J'avais de nouveau du mal à respirer. Cette fois, c'était trop violent. La culpabilité et la rage me privait d'air. Je vomis à moitié sur le matelas, bien que j'eusse le réflexe de me pencher. Comme ça ne s'arrangeait pas, Evelyn appela une ambulance. Les pompiers arrivèrent sur place quelques minutes après. Ils me mirent un masque à oxygène sur le nez et la bouche. Quand l'air entra enfin dans mes poumons, je sombrai dans un sommeil sans rêve.

Je me réveillai à l'hôpital. Cette fois, c'est Joseph qui se trouvait à mon chevet. J'essayai de dire son nom, mais j'avais la voix trop rauque.

- Camille ? Tu es réveillée ! Comment tu te sens ?

- De l'eau, croassai-je.

Il me donna un verre que je bus d'une traite.

- Combien de temps...

- Tu as dormi ? Juste quelques heures. Qu'est-ce qu'il s'est passé ?

- Une crise d'asthme, répondis-je.

- Non, je veux dire avec Ethan. Tu semblais bouleversée en rentrant, et tu as claqué la porte si fort que les murs ont tremblé. Pourquoi ?

- J'ai fait une bêtise, avoué-je. J'étais énervée contre moi, et j'avais besoin de me défouler. Seulement, Evelyn est une cible bien trop facile. Elle accepte toujours qu'on soit odieux avec elle quand on a une mauvaise journée, et elle n'est jamais fâchée ! C'est agaçant en un sens, même si c'est aussi ce qui la rend si géniale.

J'étais au bord des larmes.

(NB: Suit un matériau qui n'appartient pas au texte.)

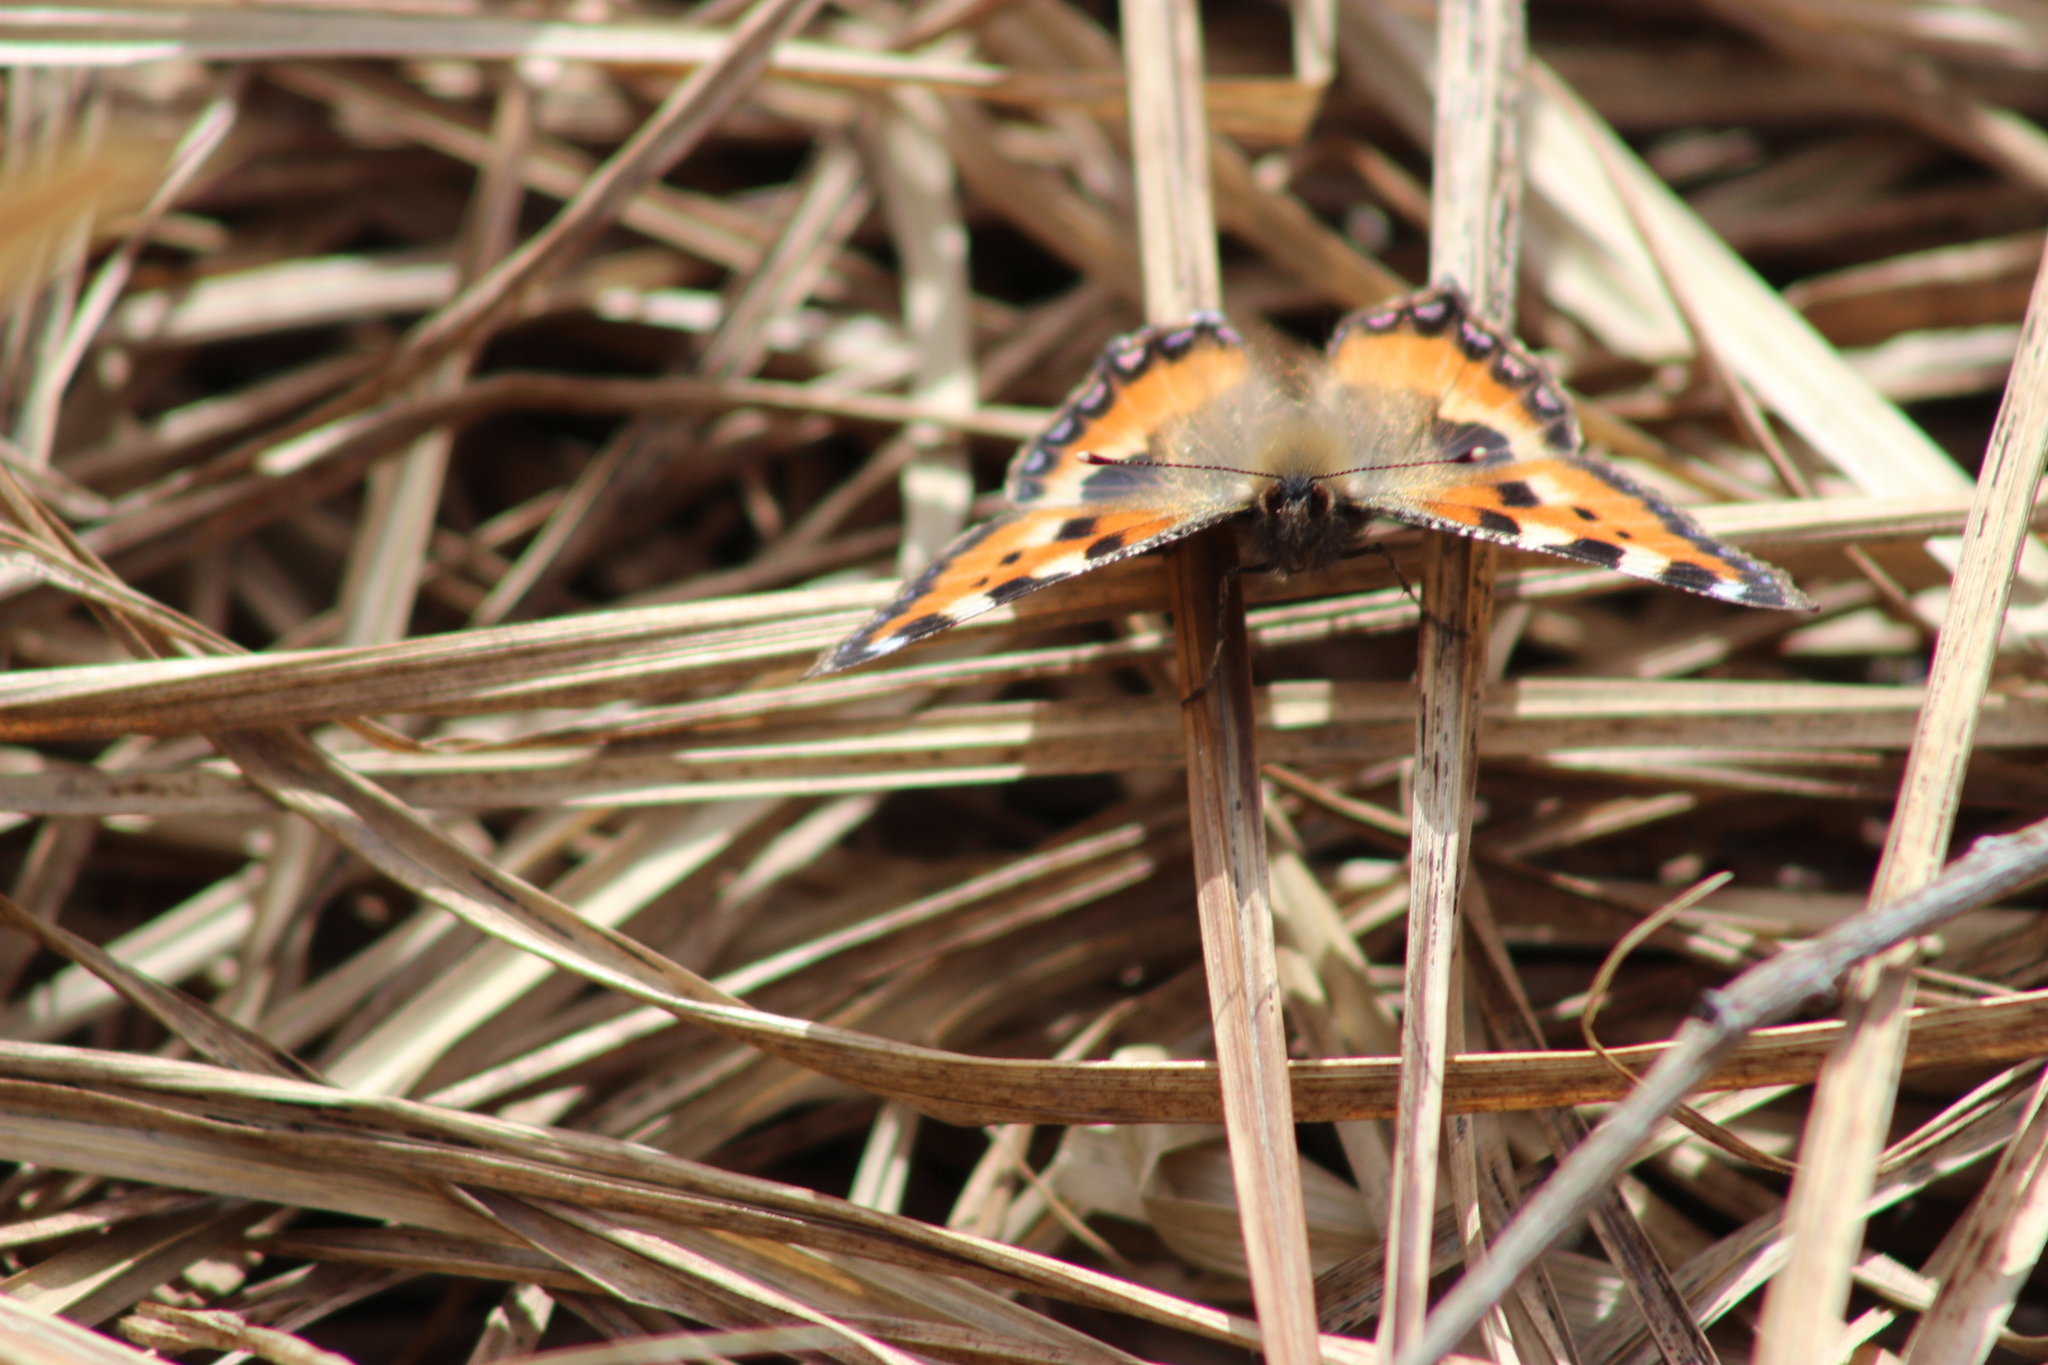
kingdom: Animalia
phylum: Arthropoda
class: Insecta
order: Lepidoptera
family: Nymphalidae
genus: Aglais
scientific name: Aglais urticae
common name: Small tortoiseshell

J'avais été méchante avec elle, et je m'en voulais. Elle ne le méritait pas. Pas après tout ce qu'elle avait fait pour nous. Pour moi. Je fondis en larmes sous le regard inquiet de mon frère. Je retirai la sonde nasale qui me permettait de respirer. Du moins, j'essayai car Joseph m'en empêcha.

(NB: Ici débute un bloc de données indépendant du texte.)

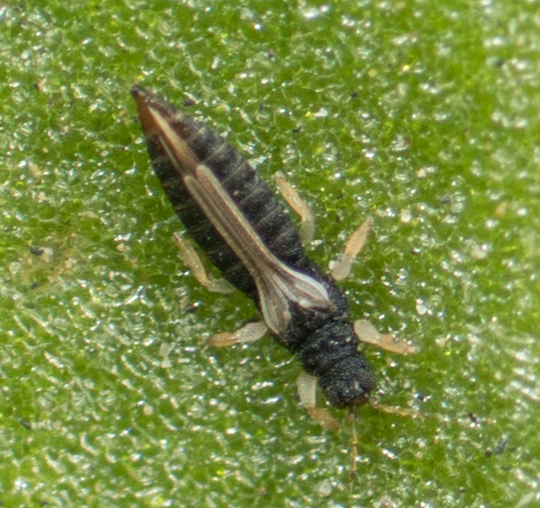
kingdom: Animalia
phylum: Arthropoda
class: Insecta
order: Thysanoptera
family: Thripidae
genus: Heliothrips
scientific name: Heliothrips haemorrhoidalis
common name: Thrips
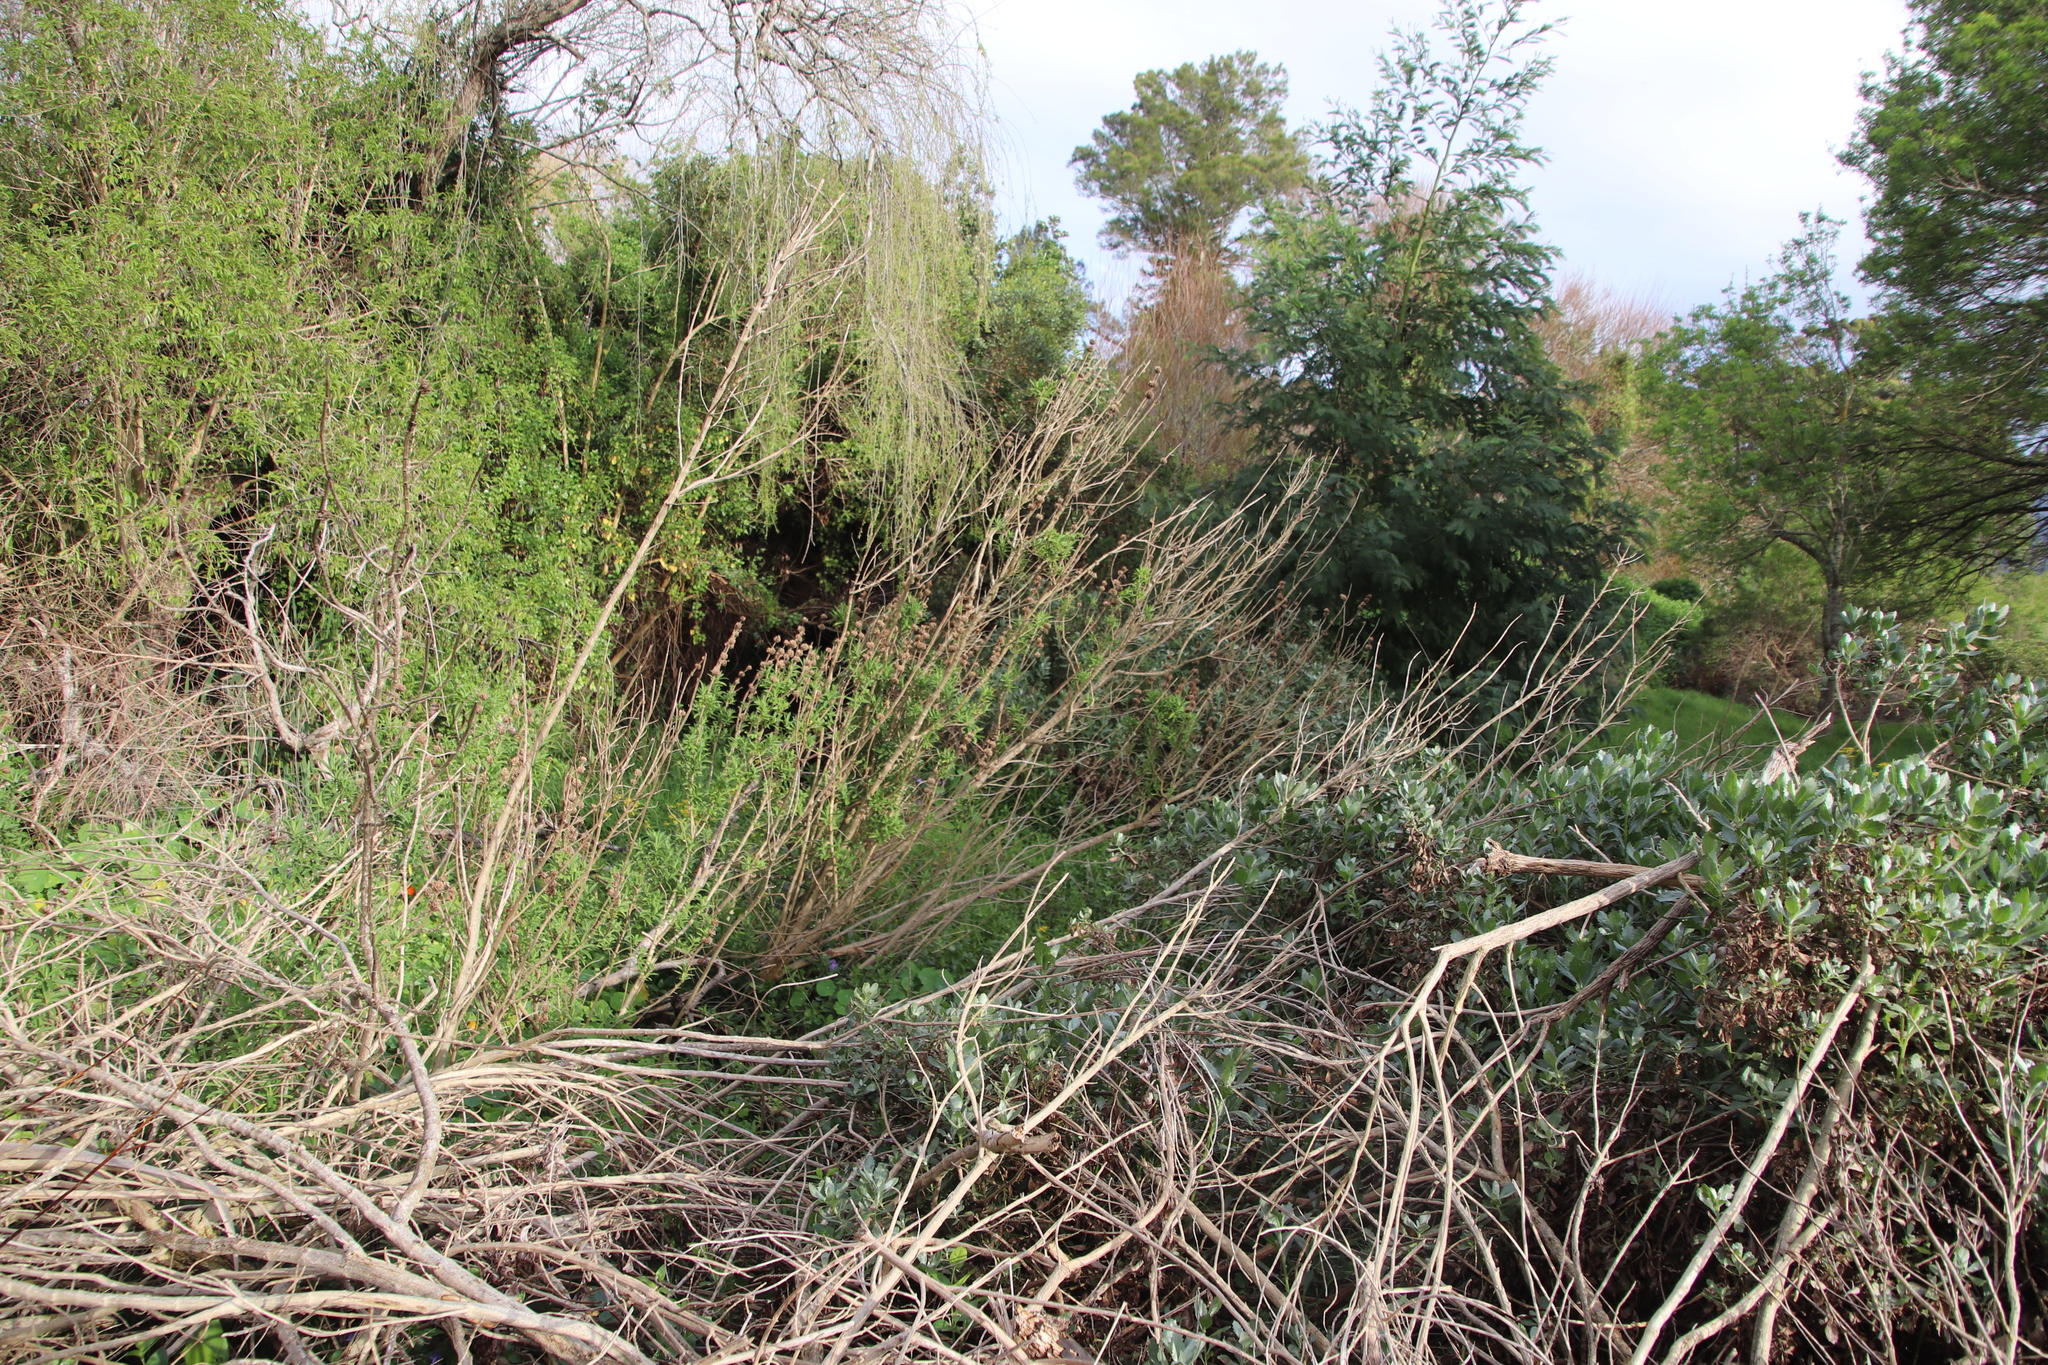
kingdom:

- Camille, arrête ! Calme-toi ! Evelyn ! dit-il en élevant le son de sa voix à chaque interjection.

Notre tutrice accourra aussitôt dans la chambre. Elle prit mes mains fermement, traçant des cercles doucement avec son pouce.

- Tout va bien Camille. Calme-toi. Je suis là, murmura-t-elle.

Je cessai de me débattre pour la regarder fixement dans les yeux.

- Je suis désolée, chuchotai-je.

- Je sais.

Elle replaça la sonde correctement avant de me prendre dans ses bras pour un câlin. Elle fit de même avec Joseph ensuite. Elle essayait toujours d'être la plus équitable entre nous, de ne pas faire de favoritisme. Je constatais, pendant ce temps, que mes poignets étaient enveloppés dans des bandes de gaze. Notre tutrice m'expliqua qu'elle avait profité de cette sieste forcée pour me désinfecter les bras. Comme ça s'était remis à saigner, elle avait placé des compresses maintenues par des bandages.

- Qu'est-ce qu'elle s'est fait ? demanda mon frère.

- La fameuse bêtise...avouai-je.

- Comment ça ? Qu'as-tu fait ?

Je regardai Evelyn, la suppliant avec mes yeux de lui expliquer pour moi.

- Je crois que ta sœur vient de trouver la pire solution pour se faire pardonner par Anne, hésita-t-elle.

- De quoi tu parles ? s'énerva-t-il.

- Elle s'automutile.

Elle l'avait annoncé dans un souffle. Joseph semblait perdu. Il posa une dernière question.

- Pourquoi ?

Un simple mot qui pouvait avoir tant de réponses différentes, et pourtant si semblables, à la fois.

- C'est ma faute...

- Non ! Arrête avec ça ! Ce n'est pas ta faute. C'est celle de papa et maman, répondit-il abasourdi.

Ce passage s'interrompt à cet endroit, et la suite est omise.